### Задания
1 - Перечислите все припасы и снаряжение, которые, согласно отрывку о горном путешествии, взяли или приобрели для предстоящего пути.
2 - Ответьте по отрывку о горном путешествии на три вопроса:
(a) Как называется селение, где путники ночевали после того, как оставили дом владетеля?
(b) Чем в пути заменяли хлеб?
(c) Какую ширину имела трещина в том месте, где через нее было перекинуто бревно?

### Фрагмент текста
За обедом я познакомился с дочерьми владетеля, весьма красивыми молодыми девицами; а на другой день пришли назначенные мне в спутники князья Дадьян и Абакиндзе. Рассуждая с ними о выборе пути, я настаивал на том, который они называли дурным. Они посмотрели [228] мне на ноги и согласились, что я могу его выдержать. К вечеру того же дня мы оставили дом владетеля и ночевали в селении Джавари, — последней обитаемой местности, где к нам присоединился и священник Давыд Хобулов.

Приготовления к предстоящему путешествию состояли в следующем: мы запаслись продовольствием на 14 человек, так как при мне находились, кроме четырех спутников, добытых в Мингрелии, три переводчика, да шестеро крестьян, нанятых для переноски багажа. Путь же лежал по необитаемой местности и мог продлиться дней пять, поэтому было взято несколько мешочков муки, которую впоследствии мы разводили в воде и пекли блины на каменных плитках, во множестве находимых близ реки Ингура, по отвесным скалам которой нам приходилось идти; блины эти заменяли хлеб, а для мясной провизии мы взяли, вместо баранов, пять коз, так как они способнее карабкаться по горам. Для меня и для трех человек, со мною прибывших, приобрели необходимые для путешествия по горам джохи, т. е. палки, длиною аршина в 2 1/2, с прочными железными наконечниками и искусно сделанными на верхнем конце упорами для пальцев, именно в тех видах, чтобы во время дождя рука не могла соскользнуть; потребовалась также особого рода обувь из сырой кожи, переплетенная вдоль ступни козьими ремнями. По узкости тропы мы шли гуськом; в первый день я шел вторым, пустив во главе нашего лучшего ходока, несшего на спине длинный ящик с подарками; на следующий день вздумал попробовать идти впереди, но прыткость мою остановила пересекшая нам путь пропасть в виде расселины; следовавший за мною сванет с ящиком взял влево и преспокойно перешел по круглому бревну, перекинутому через трещину, которая в этом месте имела в ширину около четырех сажень. Можно вобразить себе что я испытывал, вися над этой бездной и не имея никакой опоры для рук! Даже теперь, слишком сорок лет спустя, я не в состоянии равнодушно вспомнить об этих минутах моего головоломного путешествия.

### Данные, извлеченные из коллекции
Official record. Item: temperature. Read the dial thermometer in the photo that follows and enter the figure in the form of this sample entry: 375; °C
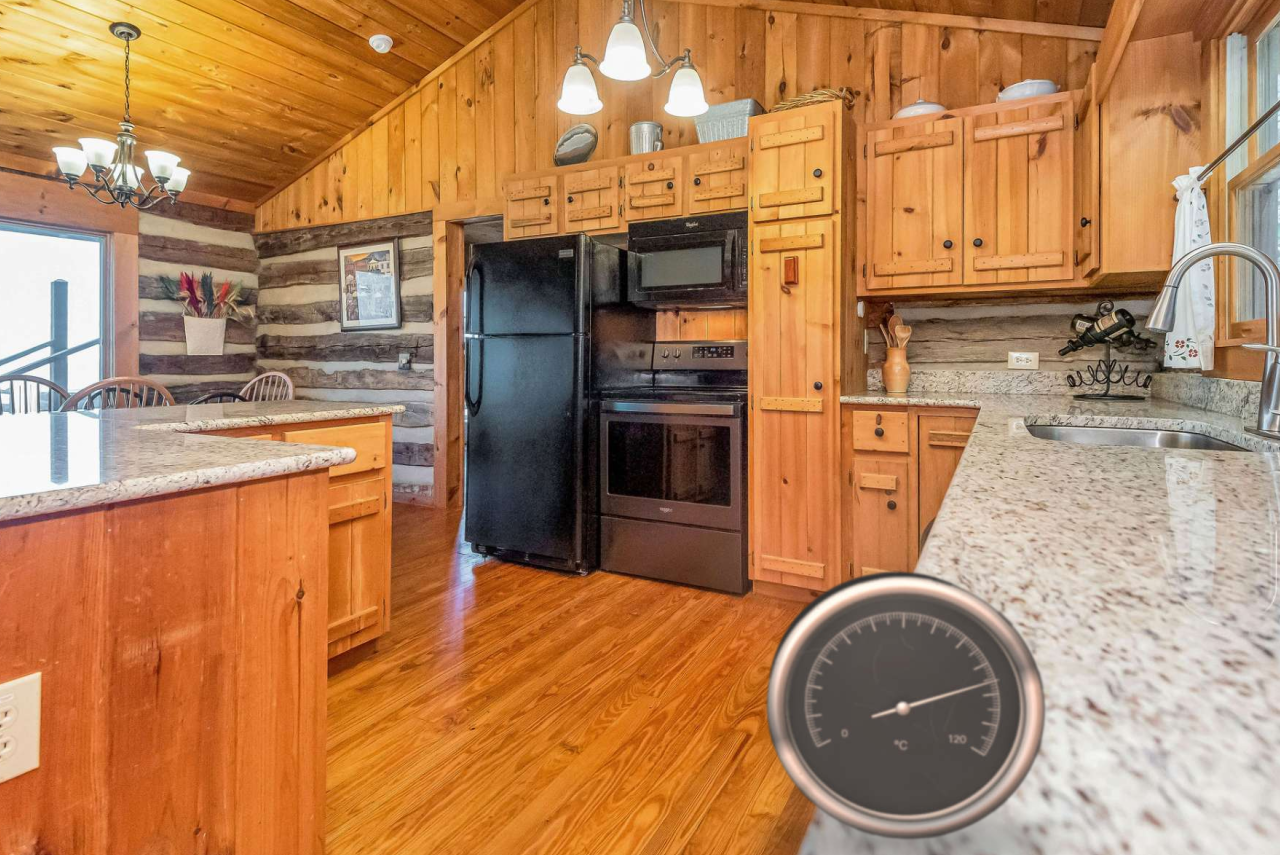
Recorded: 95; °C
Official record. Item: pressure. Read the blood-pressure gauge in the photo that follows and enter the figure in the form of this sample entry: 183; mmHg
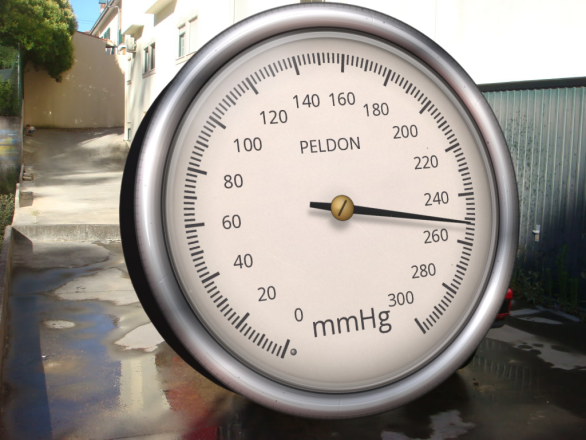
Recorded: 252; mmHg
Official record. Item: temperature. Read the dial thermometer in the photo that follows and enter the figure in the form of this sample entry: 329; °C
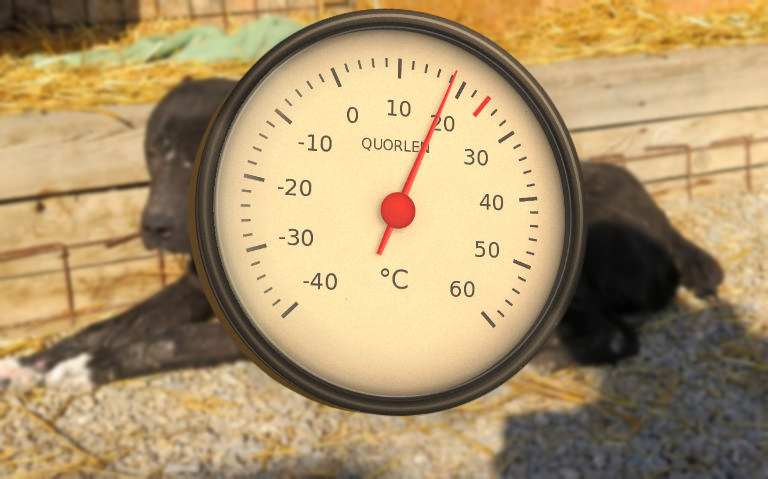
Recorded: 18; °C
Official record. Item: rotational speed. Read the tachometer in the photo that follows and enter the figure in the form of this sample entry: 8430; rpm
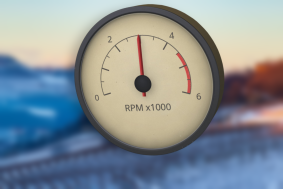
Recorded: 3000; rpm
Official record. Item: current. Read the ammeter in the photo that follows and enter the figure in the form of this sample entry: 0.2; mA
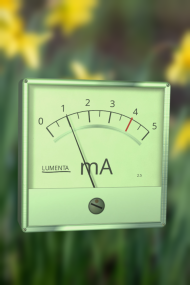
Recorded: 1; mA
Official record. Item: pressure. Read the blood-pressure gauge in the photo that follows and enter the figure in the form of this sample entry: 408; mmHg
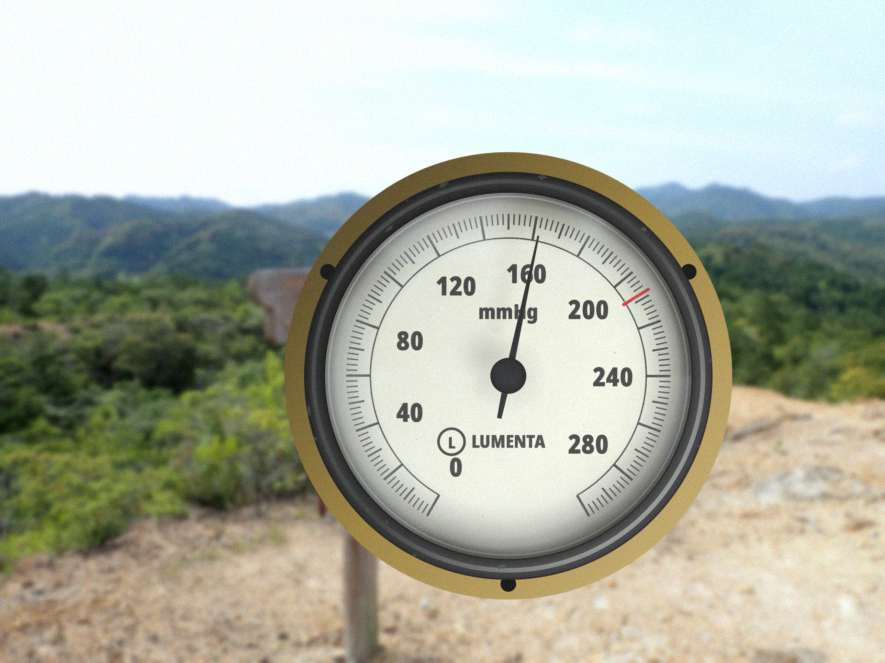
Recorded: 162; mmHg
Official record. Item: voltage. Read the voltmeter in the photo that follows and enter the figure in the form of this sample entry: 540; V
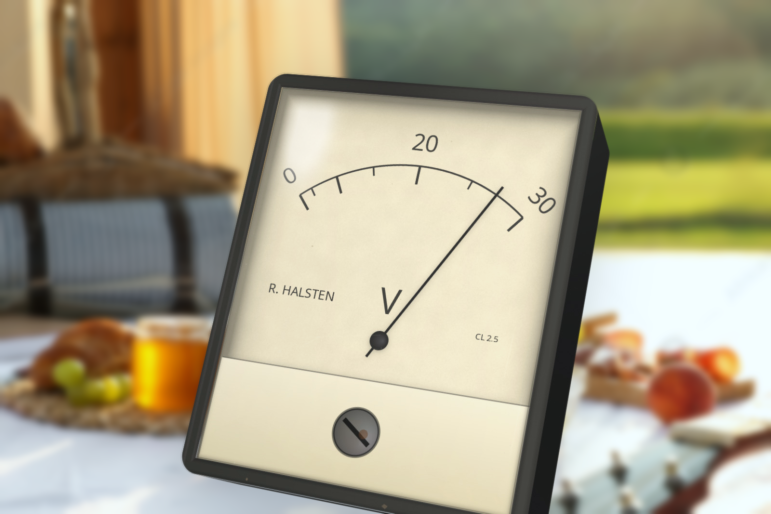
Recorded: 27.5; V
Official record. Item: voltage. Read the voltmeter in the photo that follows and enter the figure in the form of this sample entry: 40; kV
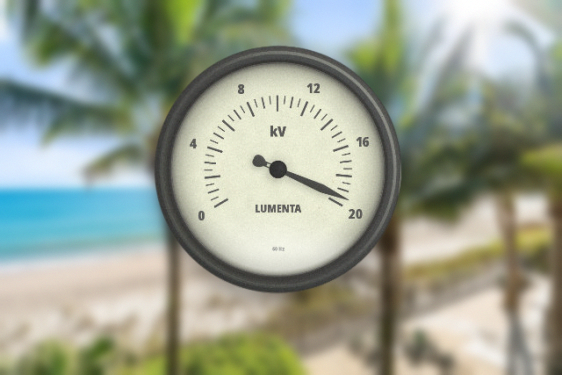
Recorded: 19.5; kV
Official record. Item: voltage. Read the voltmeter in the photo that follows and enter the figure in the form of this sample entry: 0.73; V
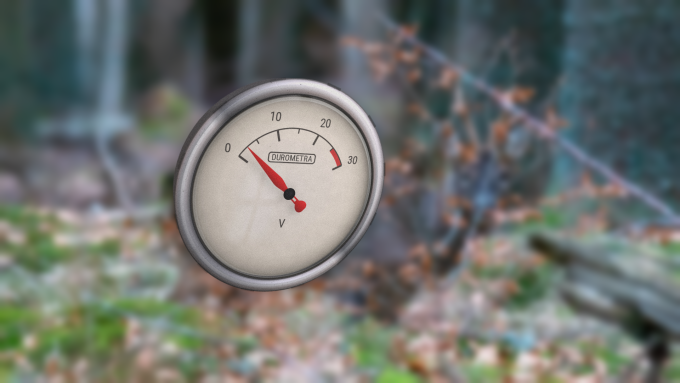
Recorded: 2.5; V
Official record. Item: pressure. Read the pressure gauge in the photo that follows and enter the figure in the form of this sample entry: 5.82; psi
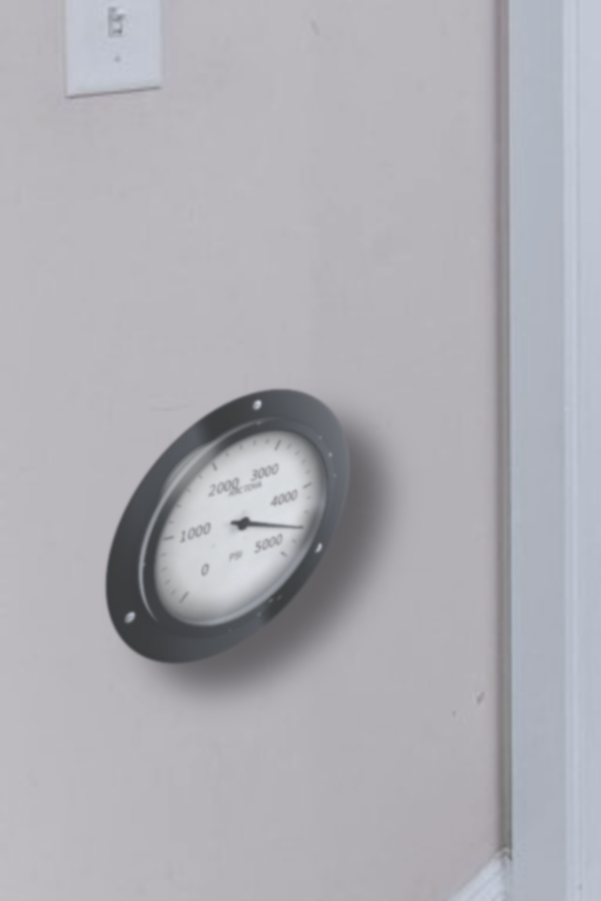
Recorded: 4600; psi
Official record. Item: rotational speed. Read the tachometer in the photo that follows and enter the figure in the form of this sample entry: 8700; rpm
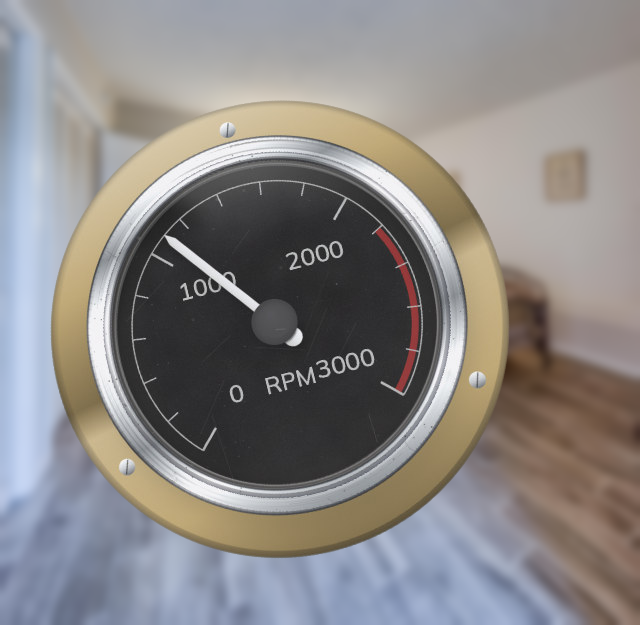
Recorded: 1100; rpm
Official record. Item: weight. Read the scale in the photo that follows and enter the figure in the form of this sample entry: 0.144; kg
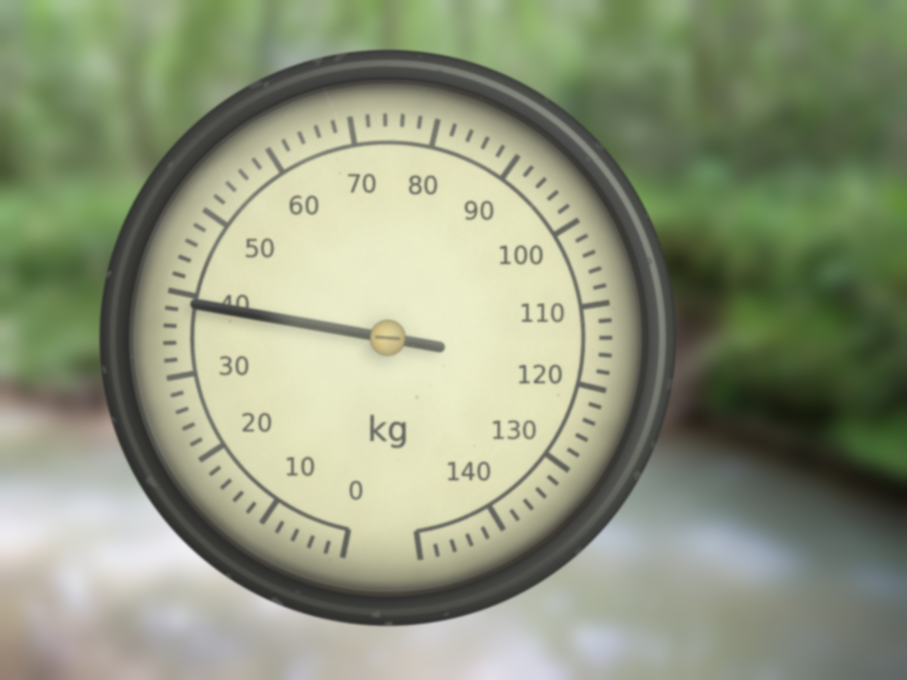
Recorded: 39; kg
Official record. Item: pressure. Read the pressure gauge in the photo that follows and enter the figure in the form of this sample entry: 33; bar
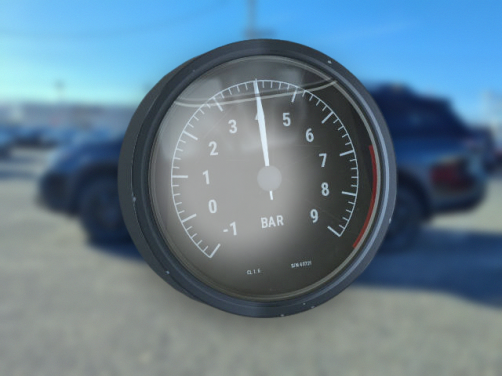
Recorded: 4; bar
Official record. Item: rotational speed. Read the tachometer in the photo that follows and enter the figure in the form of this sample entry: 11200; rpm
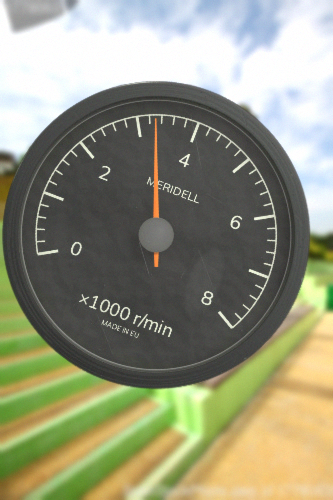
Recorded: 3300; rpm
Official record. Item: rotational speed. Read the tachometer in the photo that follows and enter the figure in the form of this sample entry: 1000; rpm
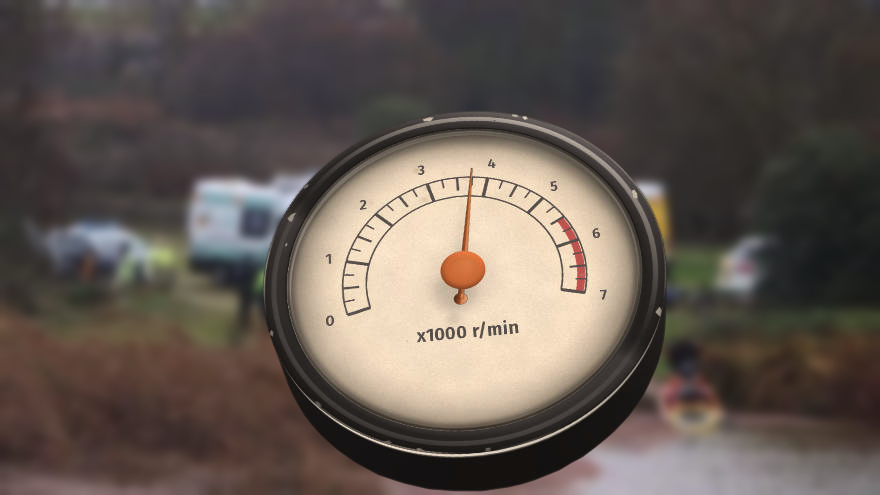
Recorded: 3750; rpm
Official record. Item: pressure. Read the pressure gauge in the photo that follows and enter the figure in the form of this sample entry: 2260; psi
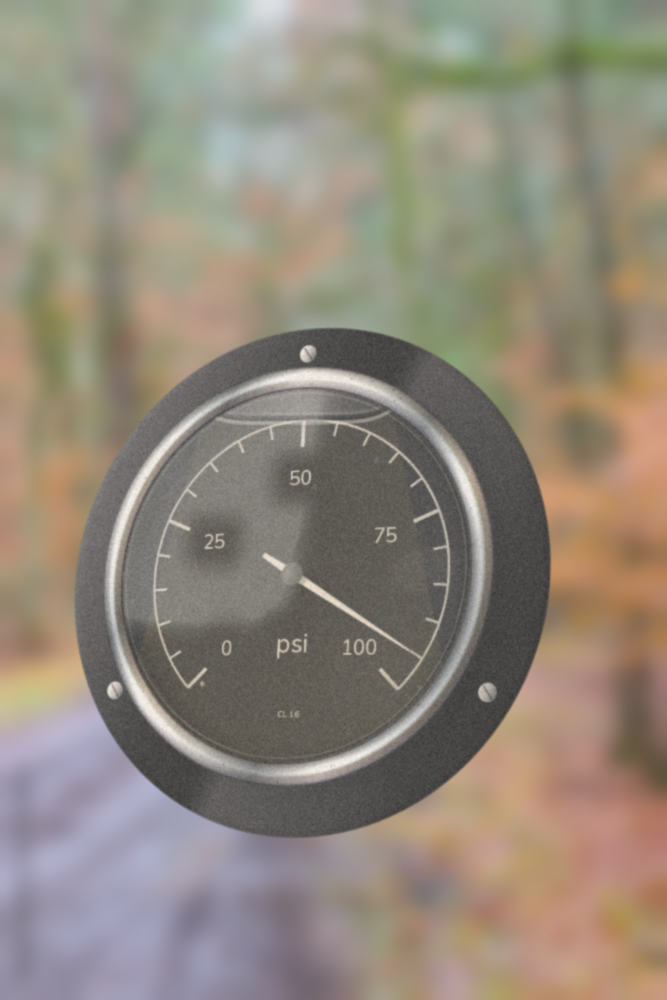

### Ваши ответы
1 -
- Несколько мешочков муки
- Пять коз для мясной провизии
- Джохи (палки длиной около 2 1/2 аршина с железными наконечниками и упорами для пальцев)
- Обувь из сырой кожи, переплетенная вдоль ступни козьими ремнями

2 -
(a) Джавари.
(b) Блинами из муки, разведенной в воде и испеченной на каменных плитках.
(c) Около четырех сажень.